وَمَنْ حَدَّثَ وَنَسِيَ، ثُمَّ رَوَى عَمَّنْ رَوَى عَنْهُ
"Dan [dibahas pula] perawi yang pernah menyampaikan sebuah riwayat lalu melupakannya, kemudian ia justru meriwayatkan riwayat itu dari orang yang sebelumnya meriwayatkan darinya."

Fenomena unik ini adalah pembalikan arah periwayatan yang jarang terjadi: seorang guru mengajarkan sebuah hadits kepada muridnya, lalu di kemudian hari sang guru LUPA bahwa ia pernah mengajarkan hadits itu - ketika ia ingin menyampaikan hadits yang sama, ia justru mendengarnya kembali (dan meriwayatkannya) dari muridnya sendiri, yang notabene mendapatkan hadits itu darinya di masa lalu.
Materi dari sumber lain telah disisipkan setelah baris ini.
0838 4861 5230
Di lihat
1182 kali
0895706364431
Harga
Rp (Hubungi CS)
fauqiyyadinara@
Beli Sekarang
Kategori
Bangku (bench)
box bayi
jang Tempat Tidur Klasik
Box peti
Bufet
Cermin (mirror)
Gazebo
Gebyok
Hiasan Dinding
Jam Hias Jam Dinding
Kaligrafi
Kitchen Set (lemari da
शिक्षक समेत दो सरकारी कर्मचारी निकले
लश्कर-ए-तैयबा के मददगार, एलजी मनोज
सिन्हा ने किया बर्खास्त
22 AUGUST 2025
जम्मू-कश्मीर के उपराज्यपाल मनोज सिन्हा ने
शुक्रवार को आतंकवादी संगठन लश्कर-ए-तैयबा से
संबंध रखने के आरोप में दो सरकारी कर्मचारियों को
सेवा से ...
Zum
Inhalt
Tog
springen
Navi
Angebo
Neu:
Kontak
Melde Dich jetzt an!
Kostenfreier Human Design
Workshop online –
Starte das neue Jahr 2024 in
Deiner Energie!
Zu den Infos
Kasus ini menunjukkan betapa jujurnya tradisi periwayatan hadits klasik - sang guru tidak malu mengakui lupa dan justru mengambil riwayatnya kembali dari sumber yang sah (meski muridnya sendiri), alih-alih memaksakan diri mengingat-ingat dan berisiko keliru.

Bab ini bagian dari rangkaian At-Tadzkirah fi 'Ulum al-Hadits, jenjang Pemula program Ulumul Hadits Berjenjang.